Monday 1 February 2010

Sleeping

Yesterday evening my life took a cruel downward spiral and as a result I slept outside last night in a darkened world of thoughts and unmet promises. No mysterious forces prevailed upon me, neither at midnight nor at any other time was I approached by spirits. I am now, I will say, well and truly rooted in the real world and well and truly alone.

My world now has renewed margins, margins defined with highly immediate clarity: anger, violence, disappointment and discontent. The parameters which identify me are creations of both me and my now estranged wife. This is not to say that we should both take all of the blame; much of our situation has been visited upon us by forces greater than the resistance that we could marshal. In the midst of life we are in debt, doubt, personal history and emotional tyranny. But I would accept that the greater majority of our situation is our own creation, one way or another.

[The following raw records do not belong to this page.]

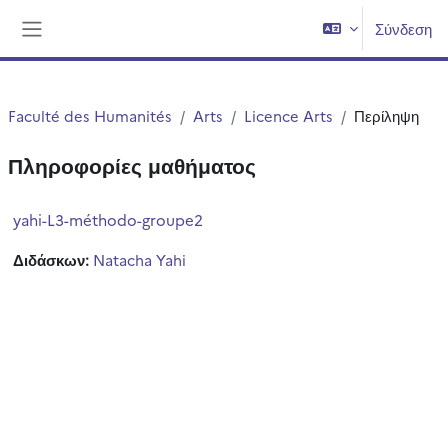
Μετάβαση στο κεντρικό περιεχόμενο
Σύνδεση
Πλευρικός πίνακας
Faculté des Humanités
Arts
Licence Arts
Περίληψη
Πληροφορίες μαθήματος
yahi-L3-méthodo-groupe2
Διδάσκων:
Natacha Yahi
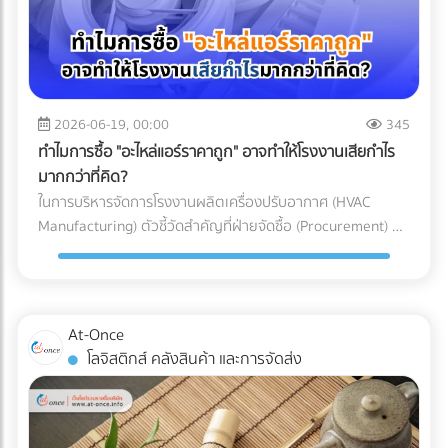
อากาศประสิทธิภาพสูง (HEPA หรือ ULPA Filters) เพื่อดักจับ
เข้าใจเทคโนโลยี Mono-material เพื่อผลักดันให้ธุรกิจของคุณ
ทาง (Restricted Goods Licenses) สินค้าหลายประเภทไม่
อนุภาคขนาดเล็กที่มองไม่เห็นด้วยตาเปล่า สำหรับการผลิต
เติบโตได้อย่างยั่งยืน ทั้งในแง่ของผลกำไรและการดูแลโลกใบนี้
สามารถนำเข้าได้ทันทีแม้จะจ่ายภาษีครบแล้วก็ตาม แต่ต้องมีใบ
พลาสติก Medical Grade (เช่น กระบอกฉีดยา, สายน้ำเกลือ,
การเลือกบรรจุภัณฑ์อาหารแช่แข็งที่ตอบโจทย์ทั้งนโยบาย ESG
อนุญาตจากหน่วยงานที่เกี่ยวข้อง เช่น อย. (FDA), มอก. (TISI),
หรือชิ้นส่วนรากฟันเทียม) มาตรฐานห้องปลอดเชื้อที่นิยมใช้มักจะ
และความปลอดภัยทางวิศวกรรม ไม่ใช่เรื่องที่ควรลองผิดลองถูก
หรือกรมวิชาการเกษตร ความเสี่ยง: หากธุรกิจสั่งของเข้ามาถึง
อ้างอิงตามมาตรฐาน ISO 14644-1 โดยระดับที่พบได้บ่อยใน
คุณต้องการพาร์ทเนอร์ที่มีความเชี่ยวชาญตัวจริง เพื่อมาช่วย
ท่าเรือแล้วเพิ่งทราบว่าต้องใช้ใบอนุญาต สินค้าจะถูกอายัดไว้ที่
โรงงานผลิตเครื่องมือแพทย์คือ ISO Class 7 และ ISO Class 8
2026-06-19, 00:00
345
ลดความเสี่ยง ป้องกันสินค้าเสียหาย และควบคุมต้นทุนของ
ท่าเรือทันที สิ่งที่ตามมาคือ ค่าเสียเวลาพื้นที่ท่าเรือ
ซึ่งมีการจำกัดจำนวนอนุภาคในอากาศอย่างรัดกุม เพื่อให้มั่นใจว่า
โรงงาน ไม่ต้องเสียเวลาค้นหาซัพพลายเออร์ทีละเจ้าให้เหนื่อย
ทำไมการซื้อ "อะไหล่แอร์ราคาถูก" อาจทำให้โรงงานเสียกำไร
(Demurrage) และ ค่าเสียเวลาตู้ (Detention) ที่วิ่งเดินหน้าทุกวัน
ชิ้นงานจะสะอาดที่สุด 3 เหตุผลที่ Cleanroom ขาดไม่ได้ในการ
เพราะที่ At-Once เราได้รวบรวมรายชื่อบริษัทและโรงงานชั้นนำ
มากกว่าที่คิด?
(มักเริ่มต้นที่หลักพันและพุ่งสูงขึ้นเรื่อยๆ ต่อตู้ต่อวัน) หากขอใบ
ผลิตอุปกรณ์การแพทย์ ทำไมโรงงานรับฉีดพลาสติก (Injection
กว่า 1,000 แห่งที่ให้บริการเกี่ยวข้องกับบรรจุภัณฑ์อย่างครบ
ในการบริหารจัดการโรงงานผลิตเครื่องปรับอากาศ (HVAC
อนุญาตไม่ทัน สินค้านั้นอาจถูกบังคับส่งกลับประเทศต้นทางหรือ
Molding) ทั่วไป ถึงไม่สามารถผลิตอุปกรณ์การแพทย์ได้? คำ
วงจรไว้ให้คุณแล้ว คลิกที่นี่!
Manufacturing) ตัวชี้วัดสำคัญที่ฝ่ายจัดซื้อ (Procurement) มัก
ถูกทำลายทิ้ง เปรียบเทียบชัดๆ: ทำเอง vs. ใช้ผู้เชี่ยวชาญ เพื่อชี้
ตอบอยู่ในความเข้มงวด 3 ประการดังต่อไปนี้: 1. การควบคุม
ถูกกดดันเสมอคือ "การลดต้นทุน (Cost Reduction)" เพื่อเพิ่ม
ให้เห็นภาพชัดเจนว่าทำไมการจ้าง Freight Forwarder หรือ
ปริมาณเชื้อจุลินทรีย์ (Bioburden Control) ก่อนที่อุปกรณ์
อัตรากำไรขั้นต้นให้กับองค์กร การมองหาซัพพลายเออร์ที่เสนอ
ตัวแทนออกของที่ได้มาตรฐาน จึงเป็นการลงทุนที่คุ้มค่ากว่า ลอง
พลาสติกจะถูกส่งไปฆ่าเชื้อด้วยรังสีแกมมา (Gamma) หรือก๊าซ
ราคา "ชิ้นส่วนอะไหล่ (AC Parts)" ได้ถูกที่สุด จึงดูเหมือนจะเป็น
พิจารณาตารางเปรียบเทียบนี้: บทสรุป: การป้องกันย่อมถูกกว่า
เอทิลีนออกไซด์ (EtO) อุปกรณ์เหล่านั้นจะต้องมีปริมาณเชื้อ
ทางออกที่สมเหตุสมผล... แต่ในโลกของการผลิตระดับ
การตามแก้ปัญหา ในอุตสาหกรรมโลจิสติกส์ มีประโยคคลาสสิกที่
At-Once
จุลินทรีย์เริ่มต้น (Bioburden) ต่ำที่สุดเท่าที่จะทำได้ การผลิตชิ้น
อุตสาหกรรม การตัดสินใจด้วย "ราคาป้าย" เพียงอย่างเดียว
ว่า "ปัญหาหน้าด่านศุลกากร เป็นปัญหาที่จ่ายแพงที่สุด" การ
โลจิสติกส์ คลังสินค้า และการจัดส่ง
ส่วนพลาสติกภายใน Cleanroom จะช่วยลดความเสี่ยงที่
อาจนำมาซึ่ง "ต้นทุนแฝง (Hidden Costs)" มหาศาลที่กัดกินกำไร
ทำงานร่วมกับ Freight Forwarder ที่มีประสบการณ์ ไม่ใช่แค่การ
แบคทีเรีย เชื้อรา หรือไวรัส จะเกาะติดลงบนผิวของพลาสติก ซึ่ง
ของบริษัทในระยะยาวโดยที่คุณไม่รู้ตัว 3 ต้นทุนแฝงสุดอันตราย
จ้างคนมาเดินเอกสาร แต่คือการจ้าง "ที่ปรึกษาทางกฎหมายและผู้
ช่วยให้กระบวนการฆ่าเชื้อในขั้นตอนสุดท้ายมีประสิทธิภาพ
จากการใช้อะไหล่แอร์ที่ไม่ได้มาตรฐาน การประกอบเครื่องปรับ
บริหารความเสี่ยง" ให้กับซัพพลายเชนของคุณ พวกเขาจะทำ
สมบูรณ์แบบ 100% 2. การป้องกันอนุภาคแปลกปลอม
อากาศหนึ่งเครื่องประกอบไปด้วยชิ้นส่วนกลไก (Mechanical
หน้าที่เป็นเกราะป้องกัน สแกนความผิดพลาดตั้งแต่ก่อนที่สินค้าจะ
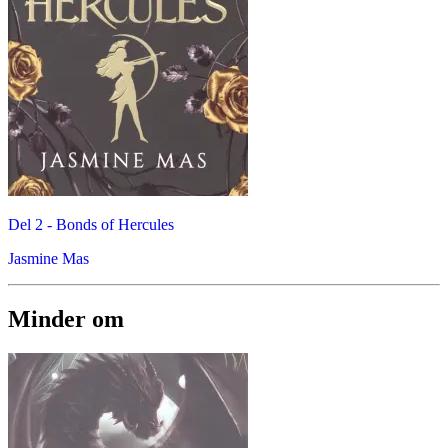
Del 2 -
Bonds of Hercules
Jasmine Mas
Minder om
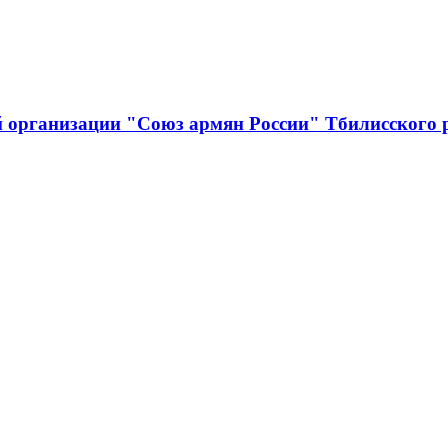
й организации "Союз армян России" Тбилисского 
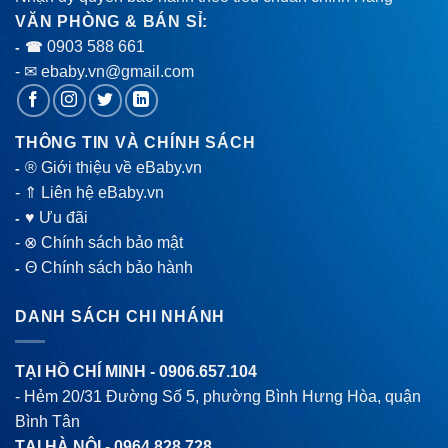
VĂN PHÒNG & BÁN SỈ:
0903 588 661
- ☎
- ✉ ebaby.vn@gmail.com
THÔNG TIN VÀ CHÍNH SÁCH
® Giới thiệu về eBaby.vn
-
-
⇑ Liên hệ eBaby.vn
♥ Ưu đãi
-
-
⊗ Chính sách bảo mật
Θ Chính sách bảo hành
-
DANH SÁCH CHI NHÁNH
TẠI HỒ CHÍ MINH -
0906.657.104
- Hẻm 20/31 Đường Số 5, phường Bình Hưng Hòa, quận
Bình Tân
TẠI HÀ NỘI -
0964.828.728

I would ask that you don’t jump to conclusions about all of this, who does what and when is always mired in a distorted narrative, I am aware of that and would hope that any reader is too, I don’t have time for black and white and I don’t have much time anymore for people who cannot see the world as grey. This is incongruous and contradictory, believing in grey at face value should coincide with a peaceful characterisation, but it is a question of who we wish to be with in life. Black and white people have no heart, nor do they care for another’s heart. Is it a cliché to say one should only be with people who both set out to treat one’s heart with respect, to be benevolent and munificent with it? Well, if it is a cliché so be it. Black and white is no doubt good for business, science and many other disciplines; but for the heart it is a disaster.

It is enough to say for now, defensively, that it was not I that was violent. I did react strongly to what I perceived as poor treatment, but only with words, and the quality of the treatment that I received was certainly debatable. In doing so I unleashed a demonic tirade of hatred, fists, degradation and a shoe. I am pleased that it was only a shoe; a little earlier it had potentially been a dumbbell threatening to crash into my skull; but even a shoe, recently re-healed, was enough to leave a three inch cut in my scalp. It’s not deep, and doesn’t even feel sore today, so it clearly wasn’t such a big deal physically. The intent behind the battering it was meting out, mostly behind my unresisting but self-protecting arms, was lost in a lack of control and the result was an inability to exercise restraint. When it was finished I knew that I had to act. I packed some things, too much really because my car is now far too much like a poor episode of a bad sitcom, and just left. Bizarrely my wife went downstairs and watched television throughout my packing.

It wasn’t difficult to find somewhere safe to park and sleep. In my first hidden spot after an uncomfortable half hour a car came in to my English Nature-nature reserve bedding place and turns to face mine. The driver revs aggressively and flashes his lights. I think that this is an invitation, or a signal coded to identify a like minded soul. A dog-less dog walker lost in the night. I get up from the back seat and the driver takes off, clearly I wasn’t what they were after, although maybe it was my misted windows that led them on.

So I drove off and had a thought. I know a place where the road has recently been closed off creating a country cul de sac within a village. Down a little lane and away from the houses, far enough to be dark and quiet close enough to be safe and away from prying eyes. So that is where I slept. Not brilliantly, it was bit cold and for tonight I need to get a blanket or two, but I think that I got four or five hours. I had taken a flask of coffee with me, so I woke up to a little comfort and I had taken some shorts and a tea shirt or two. So at seven fifteen I was in the gym, worked out for an hour and a bit, used the showers to freshen up including shaving and then off to the supermarket to buy a few things for breakfast. And now like no doubt so many before me I am in a coffee shop, with a laptop, killing time with nowhere permanent to go. I have decisions to make, accommodation to find, a life to rebuild and a relationship to take apart with a woman who has well and truly lost it with me. If I am going to sleep in the car for a few days until I decide what to do I think I need a few hidden and safe places so that I can rotate them and not draw attention to myself. Whatever next I ask myself.